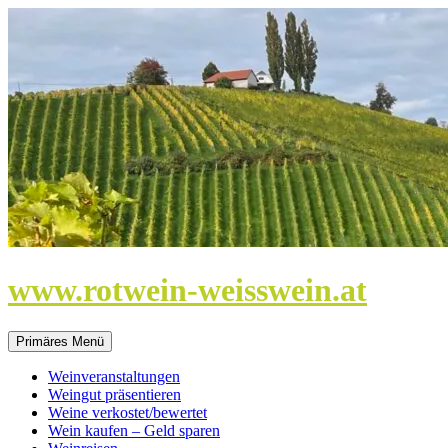
Zum
Inhalt
springen
www.rotwein-weisswein.at
Primäres Menü
Weinveranstaltungen
Weingut präsentieren
Weine verkostet/bewertet
Wein kaufen – Geld sparen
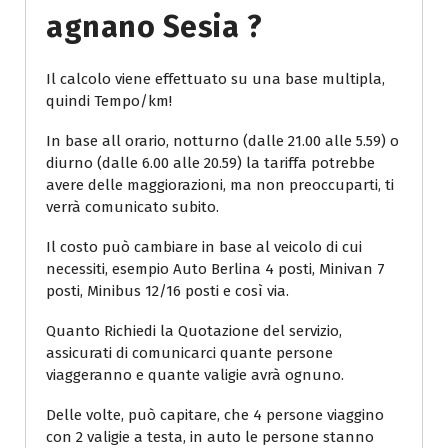
Agnano Sesia ?
Il calcolo viene effettuato su una base multipla,
quindi Tempo/km!
In base all orario, notturno (dalle 21.00 alle 5.59) o
diurno (dalle 6.00 alle 20.59) la tariffa potrebbe
avere delle maggiorazioni, ma non preoccuparti, ti
verrà comunicato subito.
Il costo può cambiare in base al veicolo di cui
necessiti, esempio Auto Berlina 4 posti, Minivan 7
posti, Minibus 12/16 posti e così via.
Quanto Richiedi la Quotazione del servizio,
assicurati di comunicarci quante persone
viaggeranno e quante valigie avrà ognuno.
Delle volte, può capitare, che 4 persone viaggino
con 2 valigie a testa, in auto le persone stanno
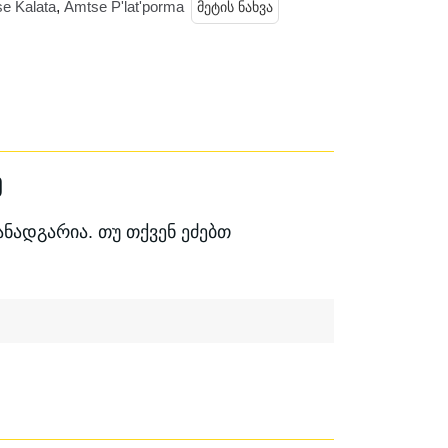
e Kalata
,
Amtse P'lat'porma
მეტის ნახვა
ვილია იატაკის დამზოგავი, თეთრი
 ყველგანმავალი მოდელები კი
ობებში, უსწორმასწორო რელიეფზე
ა გაზრდილი სიმძლავრით.
ე
ადგარია. თუ თქვენ ეძებთ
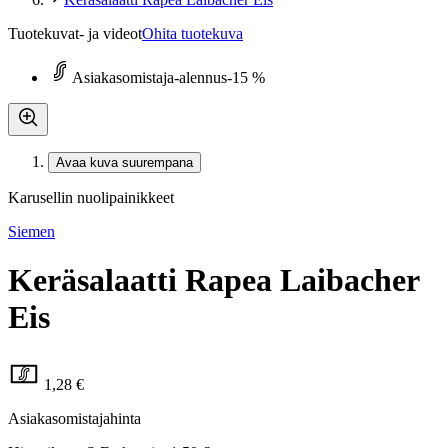
Tuotekuvat- ja videot
Ohita tuotekuva
Asiakasomistaja-alennus
-15 %
Avaa kuva suurempana
Karusellin nuolipainikkeet
Siemen
Keräsalaatti Rapea Laibacher
Eis
1,28 €
Asiakasomistajahinta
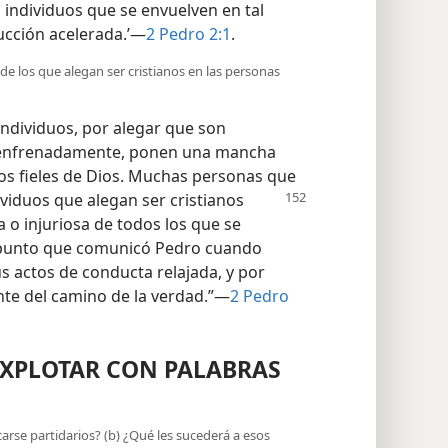
s individuos que se envuelven en tal
ucción acelerada.’—
2 Pedro 2:1
.
de los que alegan ser cristianos en las personas
individuos, por alegar que son
senfrenadamente, ponen una mancha
rvos fieles de Dios. Muchas personas que
dividuos que alegan ser cristianos
o injuriosa de todos los que se
el punto que comunicó Pedro cuando
s actos de conducta relajada, y por
nte del camino de la verdad.”—
2 Pedro
EXPLOTAR CON PALABRAS
rse partidarios? (b) ¿Qué les sucederá a esos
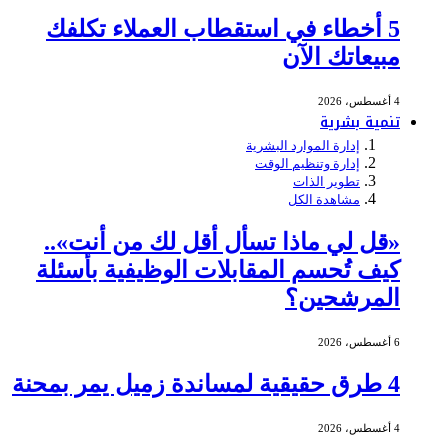
5 أخطاء في استقطاب العملاء تكلفك
مبيعاتك الآن
4 أغسطس، 2026
تنمية بشرية
إدارة الموارد البشرية
إدارة وتنظيم الوقت
تطوير الذات
مشاهدة الكل
«قل لي ماذا تسأل أقل لك من أنت»..
كيف تُحسم المقابلات الوظيفية بأسئلة
المرشحين؟
6 أغسطس، 2026
4 طرق حقيقية لمساندة زميل يمر بمحنة
4 أغسطس، 2026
◆ ◆ ◆ ◆ ◆ ◆ ◆
• _THE TASK_
All of the material above is to be copied exactly, with no pictures.

• _RESULT OF THE TASK_
Zum
Inhalt
springen
www.rotwein-weisswein.at
Primäres Menü
Weinveranstaltungen
Weingut präsentieren
Weine verkostet/bewertet
Wein kaufen – Geld sparen
Agnano Sesia ?
Il calcolo viene effettuato su una base multipla,
quindi Tempo/km!
In base all orario, notturno (dalle 21.00 alle 5.59) o
diurno (dalle 6.00 alle 20.59) la tariffa potrebbe
avere delle maggiorazioni, ma non preoccuparti, ti
verrà comunicato subito.
Il costo può cambiare in base al veicolo di cui
necessiti, esempio Auto Berlina 4 posti, Minivan 7
posti, Minibus 12/16 posti e così via.
Quanto Richiedi la Quotazione del servizio,
assicurati di comunicarci quante persone
viaggeranno e quante valigie avrà ognuno.
Delle volte, può capitare, che 4 persone viaggino
con 2 valigie a testa, in auto le persone stanno
e Kalata
,
Amtse P'lat'porma
მეტის ნახვა
ვილია იატაკის დამზოგავი, თეთრი
 ყველგანმავალი მოდელები კი
ობებში, უსწორმასწორო რელიეფზე
ა გაზრდილი სიმძლავრით.
ე
ადგარია. თუ თქვენ ეძებთ
Tuotekuvat- ja videot
Ohita tuotekuva
Asiakasomistaja-alennus
-15 %
Avaa kuva suurempana
Karusellin nuolipainikkeet
Siemen
Keräsalaatti Rapea Laibacher
Eis
1,28 €
Asiakasomistajahinta
s individuos que se envuelven en tal
ucción acelerada.’—
2 Pedro 2:1
.
de los que alegan ser cristianos en las personas
individuos, por alegar que son
senfrenadamente, ponen una mancha
rvos fieles de Dios. Muchas personas que
dividuos que alegan ser cristianos
o injuriosa de todos los que se
el punto que comunicó Pedro cuando
s actos de conducta relajada, y por
nte del camino de la verdad.”—
2 Pedro
EXPLOTAR CON PALABRAS
rse partidarios? (b) ¿Qué les sucederá a esos
5 أخطاء في استقطاب العملاء تكلفك
مبيعاتك الآن
4 أغسطس، 2026
تنمية بشرية
إدارة الموارد البشرية
إدارة وتنظيم الوقت
تطوير الذات
مشاهدة الكل
«قل لي ماذا تسأل أقل لك من أنت»..
كيف تُحسم المقابلات الوظيفية بأسئلة
المرشحين؟
6 أغسطس، 2026
4 طرق حقيقية لمساندة زميل يمر بمحنة
4 أغسطس، 2026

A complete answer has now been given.